8.2 Genetic model

In earlier versions of MORGAN there were three genetic data types. Data could be genotypic, typically used for marker data, discrete, a data type for binary data requiring specification of incomplete penetrances, or quantitative, using a Gaussian penetrance with specification of genotypic means and residual variance.

As yet, loci are either multiallelic marker loci assumed observed without error, or trait loci which may have general penetrance functions but are diallelic. Gradually, available models are being generalized:

1. Pedigree peeling for multiallelic loci with general penetrance;

   In order to allow models for "non-genotypic" markers, general joint peeling programs have been implemented, based on Thompson (1976: University of Utah, Bioinformatics Tech Rept, #6). For zero-loop pedigrees, these peeling routines are used by the lm_map program which allows for errors in marker data. For general pedigrees, they are not yet released, as they are still in process of testing.

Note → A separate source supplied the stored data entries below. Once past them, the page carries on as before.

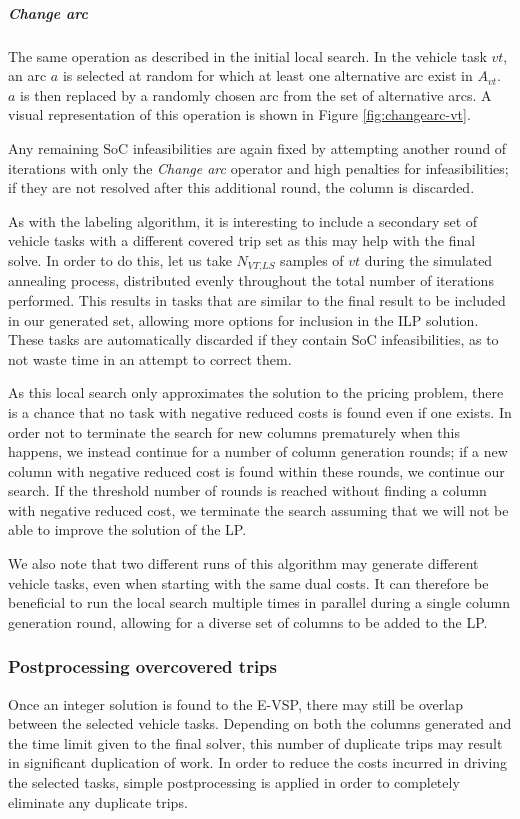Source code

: \documentclass[]{article}
\begin{document}
\subparagraph{Change arc} The same operation as described in the initial local search. In the vehicle task $vt$, an arc $a$ is selected at random for which at least one alternative arc exist in $A_{vt}$. $a$ is then replaced by a randomly chosen arc from the set of alternative arcs. A visual representation of this operation is shown in Figure \ref{fig:changearc-vt}. 

\noindent Any remaining SoC infeasibilities are again fixed by attempting another round of iterations with only the \textit{Change arc} operator and high penalties for infeasibilities; if they are not resolved after this additional round, the column is discarded. 

As with the labeling algorithm, it is interesting to include a secondary set of vehicle tasks with a different covered trip set as this may help with the final solve. In order to do this, let us take $N_{\textit{VT,LS}}$ samples of $vt$ during the simulated annealing process, distributed evenly throughout the total number of iterations performed. This results in tasks that are similar to the final result to be included in our generated set, allowing more options for inclusion in the ILP solution. These tasks are automatically discarded if they contain SoC infeasibilities, as to not waste time in an attempt to correct them.

As this local search only approximates the solution to the pricing problem, there is a chance that no task with negative reduced costs is found even if one exists. In order not to terminate the search for new columns prematurely when this happens, we instead continue for a number of column generation rounds; if a new column with negative reduced cost is found within these rounds, we continue our search. If the threshold number of rounds is reached without finding a column with negative reduced cost, we terminate the search assuming that we will not be able to improve the solution of the LP.

We also note that two different runs of this algorithm may generate different vehicle tasks, even when starting with the same dual costs. It can therefore be beneficial to run the local search multiple times in parallel during a single column generation round, allowing for a diverse set of columns to be added to the LP. 

\subsubsection{Postprocessing overcovered trips} \label{sec:evsp-postprocessing}
Once an integer solution is found to the E-VSP, there may still be overlap between the selected vehicle tasks. Depending on both the columns generated and the time limit given to the final solver, this number of duplicate trips may result in significant duplication of work. In order to reduce the costs incurred in driving the selected tasks, simple postprocessing is applied in order to completely eliminate any duplicate trips. 
\end{document}
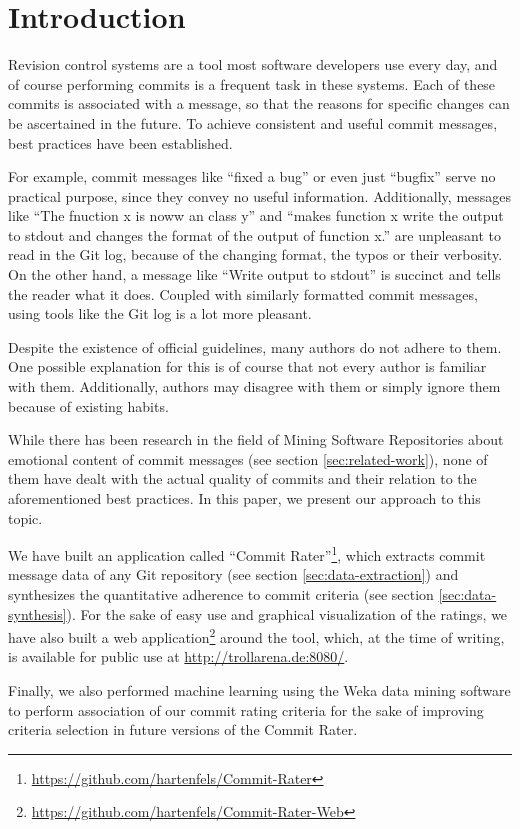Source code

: \section{Introduction}
\label{sec:introduction}

%
%
%
%
%
%

Revision control systems are a tool most software developers use every day, and of course performing commits is a frequent task in these systems. Each of these commits is associated with a message, so that the reasons for specific changes can be ascertained in the future\cite{CB}. To achieve consistent and useful commit messages, best practices have been established\cite{OffGuide,CB,TP,SR}.

For example, commit messages like ``fixed a bug'' or even just ``bugfix'' serve no practical purpose, since they convey no useful information. Additionally, messages like ``The fnuction x is noww an class y'' and ``makes function x write the output to stdout and changes the format of the output of function x.'' are unpleasant to read in the Git log, because of the changing format, the typos or their verbosity. On the other hand, a message like ``Write output to stdout'' is succinct and tells the reader what it does. Coupled with similarly formatted commit messages, using tools like the Git log is a lot more pleasant.

Despite the existence of official guidelines, many authors do not adhere to them. One possible explanation for this is of course that not every author is familiar with them. Additionally, authors may disagree with them or simply ignore them because of existing habits.

While there has been research in the field of Mining Software Repositories about emotional content of commit messages (see section \ref{sec:related-work}), none of them have dealt with the actual quality of commits and their relation to the aforementioned best practices. In this paper, we present our approach to this topic.

We have built an application called ``Commit Rater''\footnote{\url{https://github.com/hartenfels/Commit-Rater}}, which extracts commit message data of any Git repository (see section \ref{sec:data-extraction}) and synthesizes the quantitative adherence to commit criteria (see section \ref{sec:data-synthesis}). For the sake of easy use and graphical visualization of the ratings, we have also built a web application\footnote{\url{https://github.com/hartenfels/Commit-Rater-Web}} around the tool, which, at the time of writing, is available for public use at \url{http://trollarena.de:8080/}.

Finally, we also performed machine learning using the Weka data mining software\cite{Weka} to perform association of our commit rating criteria for the sake of improving criteria selection in future versions of the Commit Rater.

2. Penetrance functions and trait models:

   From MORGAN V2.8.2, liability classes (previously available only for lm_bayes) have been implemented for the discrete-trait penetrance model in lm_markers and lm_multiple. Penetrances for each liability class are now read from an input file using the "input extra data file S" parameter statement.

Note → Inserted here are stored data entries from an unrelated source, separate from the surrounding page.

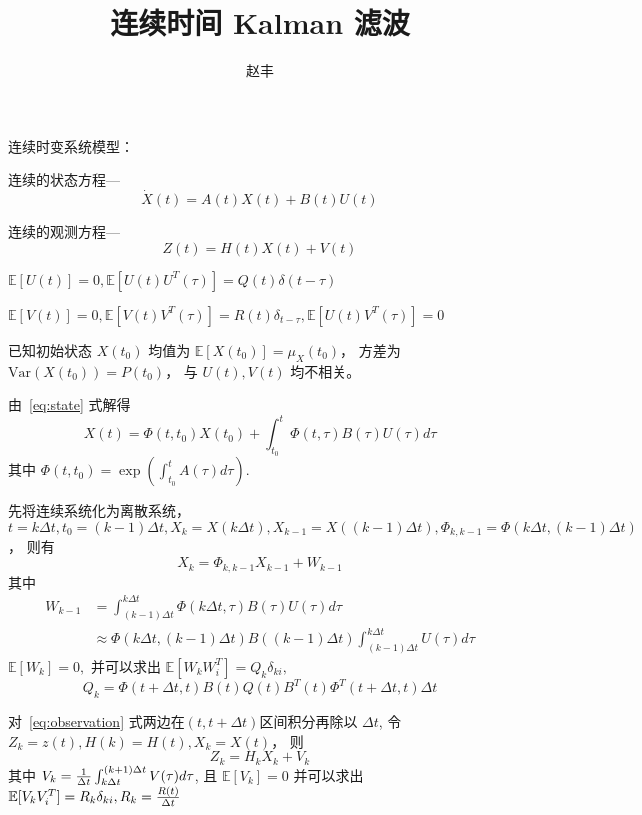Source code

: \documentclass{ctexart}
\def\E{\mathbb{E}}
\def\Var{\textrm{Var}}
\begin{document}
\title{连续时间 Kalman 滤波}
\author{赵丰}
\maketitle
连续时变系统模型：

连续的状态方程---
\begin{equation}\label{eq:state}
\dot X(t) = A(t) X(t) + B(t) U(t)
\end{equation}

连续的观测方程---
\begin{equation}\label{eq:observation}
Z(t) = H(t) X(t) + V(t)
\end{equation}

$ \E[U(t)] = 0, \E[U(t) U^T(\tau)] = Q(t) \delta(t-\tau)$

$ \E[V(t)] = 0, \E[V(t) V^T(\tau)] = R(t) \delta_{t-\tau}, \E[U(t) V^T(\tau)] = 0$

已知初始状态 $X(t_0)$ 均值为 $\E[X(t_0)] = \mu_X(t_0)$， 方差为 $\Var(X(t_0)) = P(t_0)$， 与 $U(t), V(t)$ 均不相关。

由~\eqref{eq:state} 式解得
$$
X(t) = \Phi(t, t_0) X(t_0) + \int_{t_0}^t \Phi(t, \tau) B(\tau) U(\tau) d\tau
$$
其中 $\Phi(t, t_0) = \exp( \int_{t_0}^{t} A(\tau) d\tau)$.

先将连续系统化为离散系统， $ t = k \Delta t, t_0 = (k-1)\Delta t, 
X_k = X(k\Delta t), X_{k-1} = X((k-1)\Delta t), \Phi_{k, k-1} = \Phi(k \Delta t, (k-1) \Delta t) $，
则有
$$
X_k = \Phi_{k, k-1} X_{k-1} + 
W_{k-1}
$$
其中 
\begin{align*}
W_{k-1} & = \int_{(k-1) \Delta t}^{k \Delta t} \Phi(k\Delta t, \tau) B(\tau) U(\tau) d\tau \\
& \approx \Phi(k\Delta t, (k-1)\Delta t) B((k-1)\Delta t) \int_{(k-1)\Delta t}^{k \Delta t} U(\tau) d\tau
\end{align*}
$\E[W_k] = 0,$
并可以求出 
$ \E[W_k W_i^T] = Q_k \delta_{ki}, $
\begin{equation}\label{eq:Q_k}
Q_k = \Phi(t+\Delta t, t) B(t) Q(t) B^T(t) \Phi^T(t+\Delta t, t)\Delta t
\end{equation}

对~\eqref{eq:observation} 式两边在$(t, t+\Delta t)$区间积分再除以 $\Delta t$, 令 $Z_k = z(t), H(k) = H(t), X_k = X(t)$，
则 
$$
Z_k = H_k X_k + V_k
$$
其中 $V_k = {1 \over \Delta t} \int_{k\Delta t}^{(k+1) \Delta t} V(\tau) d\tau $, 且 $\E[V_k] = 0 $
并可以求出
$ \E[V_k V_i^T] = R_k \delta_{ki}, R_k = { R(t) \over \Delta t} $
\end{document}
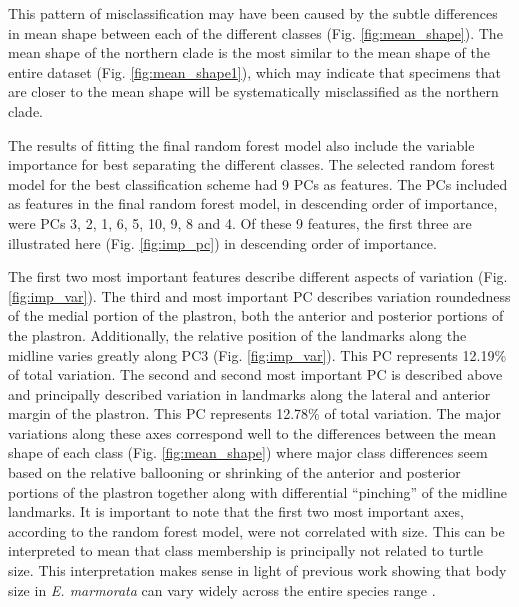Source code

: \documentclass[12pt,letterpaper]{article}\usepackage{graphicx, color}
\begin{document}
This pattern of misclassification may have been caused by the subtle differences in mean shape between each of the different classes (Fig. \ref{fig:mean_shape}). The mean shape of the northern clade is the most similar to the mean shape of the entire dataset (Fig. \ref{fig:mean_shape1}), which may indicate that specimens that are closer to the mean shape will be systematically misclassified as the northern clade.



The results of fitting the final random forest model also include the variable importance for best separating the different classes. The selected random forest model for the best classification scheme had 9 PCs as features. The PCs included as features in the final random forest model, in descending order of importance, were PCs 3, 2, 1, 6, 5, 10, 9, 8 and 4. Of these 9 features, the first three are illustrated here (Fig. \ref{fig:imp_pc}) in descending order of importance. 

The first two most important features describe different aspects of variation (Fig. \ref{fig:imp_var}). The third and most important PC describes variation roundedness of the medial portion of the plastron, both the anterior and posterior portions of the plastron. Additionally, the relative position of the landmarks along the midline varies greatly along PC3 (Fig. \ref{fig:imp_var}). This PC represents 12.19\% of total variation. The second and second most important PC is described above and principally described variation in landmarks along the lateral and anterior margin of the plastron. This PC represents 12.78\% of total variation. The major variations along these axes correspond well to the differences between the mean shape of each class (Fig. \ref{fig:mean_shape}) where major class differences seem based on the relative ballooning or shrinking of the anterior and posterior portions of the plastron together along with differential ``pinching'' of the midline landmarks. It is important to note that the first two most important axes, according to the random forest model, were not correlated with size. This can be interpreted to mean that class membership is principally not related to turtle size. This interpretation makes sense in light of previous work showing that body size in \textit{E. marmorata} can vary widely across the entire species range \citep{Holland1992,Lubcke2007,Germano2009}.
\end{document}
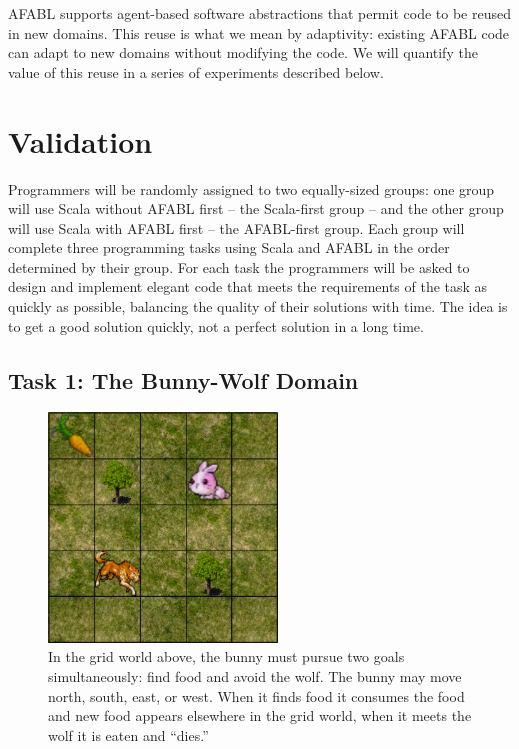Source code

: AFABL supports agent-based software abstractions that permit code to be reused in new domains.  This reuse is what we mean by adaptivity: existing AFABL code can adapt to new domains without modifying the code.  We will quantify the value of this reuse in a series of
experiments described below.

\section{Validation}

Programmers will be randomly assigned to two equally-sized groups: one group will use Scala without AFABL first -- the Scala-first group -- and the other group will use Scala with AFABL first -- the AFABL-first group.  Each group will complete three programming tasks using Scala and AFABL in the order determined by their group.  For each task the programmers will be asked to design and implement elegant code that meets the requirements of the task as quickly as possible, balancing the quality of their solutions with time.  The idea is to get a good solution quickly, not a perfect solution in a long time.

\subsection{Task 1: The Bunny-Wolf Domain}\label{sec:task1}

\begin{figure}[h]

\begin{center}
\includegraphics[height=2.4in]{bunny.png}
\end{center}


\caption{In the grid world above, the bunny must pursue two goals
  simultaneously: find food and avoid the wolf.  The bunny may move
  north, south, east, or west.  When it finds food it consumes the
  food and new food appears elsewhere in the grid world, when it meets
  the wolf it is eaten and ``dies.''}
\label{fig:bunny-picture}
\end{figure}

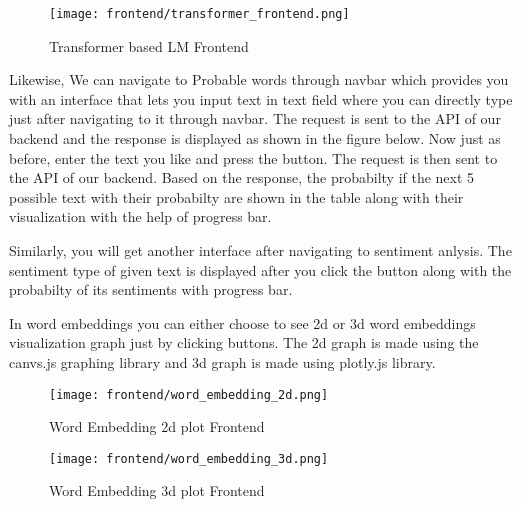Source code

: \begin{figure}[H]
    \centering
    \texttt{[image: frontend/transformer\_frontend.png]}
    \caption{Transformer based LM Frontend}
    \label{fig: Transformer based LM Frontend}
\end{figure}

Likewise, We can navigate to Probable words through navbar which provides you with an interface that lets you input text in text field where you can directly type just after navigating to it through navbar.  The request is sent to the API of our backend and the response is displayed as shown in the figure below. Now just as before, enter the text you like and  press the button. The request is then sent to the API of our backend. Based on the response, the probabilty if the next 5 possible text with their probabilty are shown in the table along with their visualization with the help of progress bar.


Similarly, you will get another interface after navigating to sentiment anlysis. The sentiment type of given text is displayed after you click the button along with the probabilty of its sentiments with progress bar.


In word embeddings you can either choose to see 2d or 3d word embeddings visualization graph just by clicking buttons. The 2d graph is made using the canvs.js graphing library and 3d graph is made using plotly.js library.

\begin{figure}[H]
    \centering
    \texttt{[image: frontend/word\_embedding\_2d.png]}
    \caption{Word Embedding 2d plot Frontend}
    \label{fig: Word Embedding 2d plot Frontend}
\end{figure}

\begin{figure}[H]
    \centering
    \texttt{[image: frontend/word\_embedding\_3d.png]}
    \caption{Word Embedding 3d plot Frontend}
    \label{fig: Word Embedding 3d plot Frontend}
\end{figure}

   Additionally, an age-based penetrance function for a qualititative trait has been implemented. That is, penetrances are directly dependent on age, rather than going through a liability class specification.

3. Traits and trait loci:

   The new program lm_twoqtl allows two (linked or unlinked) quantitative trait loci to contribute additively or epistatistically to a single trait (see Sung et al., 2007, Genetic Epidemiology 31: 103-114). A polygenic component may also be also be included. In two-locus penetrances may be specified as additive, with a genotypic mean for each trait genotype for each locus. Alternatively, a matrix array of 2-locus genotypic means may be specified, allowing for epistasis (see Sung & Wijsman, 2007, Human Heredity 63: 144-152.).

   With more these more complex trait models, including those of lm_twoqtl (see Sung et al., 2007, Genetic Epidemiology 31: 103-114), a more general specification of traits is required. In MORGAN V3.0, completely new structures have been introduced, separating traits (phenotypes) from trait loci ("tlocs"). Traits may be affected by genotypes at several tlocs; the genotypes at a tloc may affect several traits.